Staging Jewelry for Photographs (the bane of my existence) and an Awesome Secret to Quick and Easy Sales (especially at shows)



So what’s new?  Let’s see… It took me 30 minutes with my new camera to figure out how to stop having the shot focus on the background texture rather than the earrings.


After 30 minutes of photos that looked like that, one after the other, I finally achieved this.

My weirdo brain is still not settled on how I want to stage my jewelry for photographs.  Part of the problem is that I adore change.  But change is not always good for a website.  People are more comfortable with the familiar.  If I keep changing my backgrounds, my website may lose that sense of familiarity and it will certainly lose any sense of cohesion.

Like I said.... all over the place.  It's bad enough that I am so much of an experimenter, my jewelry styles are all over the place.  The least I could do would be to have a consistent background.  Ha ha ha!

I'm pretty decided that I don't like stark black.  I don't like the textured brown and I don't like the slate rock.  I mean, I love slate rock... just not for my jewelry staging.

I don't like the marble-y white background and I don't like the very fast gradient of black to light gray.

The white's not too bad, but a lot of white jewelry photos look too catalog-y to me.  

Well, I'll just continue and keep you posted.

And while I don't generally like to photograph on black, I really like my black leather jewelry bust.  It doesn't show up stark black and it doesn't get covered in lint/dust like my other busts.

I'm going to share a little secret with you now.  If you make and sell jewelry, adding a large lampwork focal bead to a necklace gets SOOO much attention at shows (and online).  I can't tell you how many of these necklaces I've sold.  People eat 'em up.

BTW, if you know anything about me, you know I'm NOT talking about mass-produced import glass beads.  Beware of those as the quality is inferior in just about every way possible.  Remember, your customers want VALUE, not bargain.

I buy orphan lots of Alex Spinglaschell beads.  Alex is a lampworker out of Santa Cruz, California.  Her little masterpieces are fully kiln-annealed and properly cleaned.  Click here to see what she has for sale at any given time... and keep checking back because you want to buy, not only her singles, but her orphan lots.  
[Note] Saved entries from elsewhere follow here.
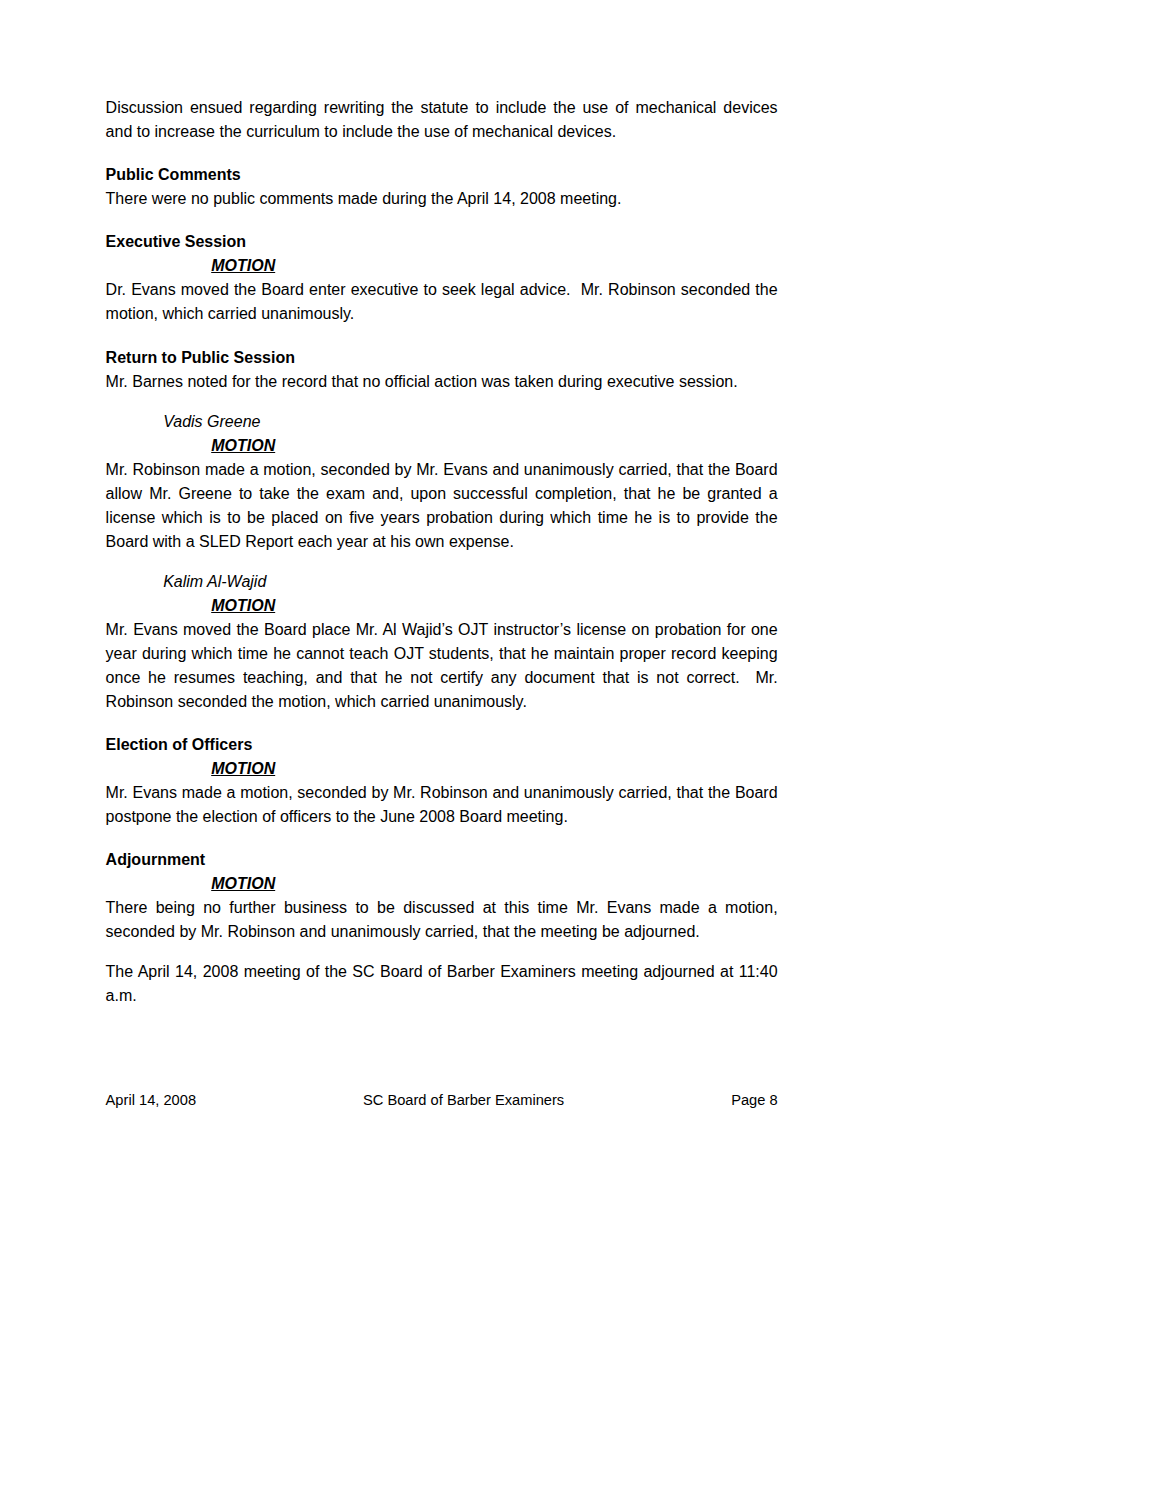Discussion ensued regarding rewriting the statute to include the use of mechanical devices and to increase the curriculum to include the use of mechanical devices.
Public Comments
There were no public comments made during the April 14, 2008 meeting.
Executive Session
MOTION
Dr. Evans moved the Board enter executive to seek legal advice. Mr. Robinson seconded the motion, which carried unanimously.
Return to Public Session
Mr. Barnes noted for the record that no official action was taken during executive session.
Vadis Greene
MOTION
Mr. Robinson made a motion, seconded by Mr. Evans and unanimously carried, that the Board allow Mr. Greene to take the exam and, upon successful completion, that he be granted a license which is to be placed on five years probation during which time he is to provide the Board with a SLED Report each year at his own expense.
Kalim Al-Wajid
MOTION
Mr. Evans moved the Board place Mr. Al Wajid’s OJT instructor’s license on probation for one year during which time he cannot teach OJT students, that he maintain proper record keeping once he resumes teaching, and that he not certify any document that is not correct. Mr. Robinson seconded the motion, which carried unanimously.
Election of Officers
MOTION
Mr. Evans made a motion, seconded by Mr. Robinson and unanimously carried, that the Board postpone the election of officers to the June 2008 Board meeting.
Adjournment
MOTION
There being no further business to be discussed at this time Mr. Evans made a motion, seconded by Mr. Robinson and unanimously carried, that the meeting be adjourned.
The April 14, 2008 meeting of the SC Board of Barber Examiners meeting adjourned at 11:40 a.m.
April 14, 2008 SC Board of Barber Examiners Page 8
Here's a batch of orphans I added to Chinese knotted silk cords.  Click on the photo to see close-up images of the beads.
http://brackendesigns.com/

Super easy, yet each finished necklace is one of a kind and totally eye-catching.  This is jewelry that will spark conversation, and then you get to talk about how the artist makes each bead in a torch, adding one color after another of molten glass.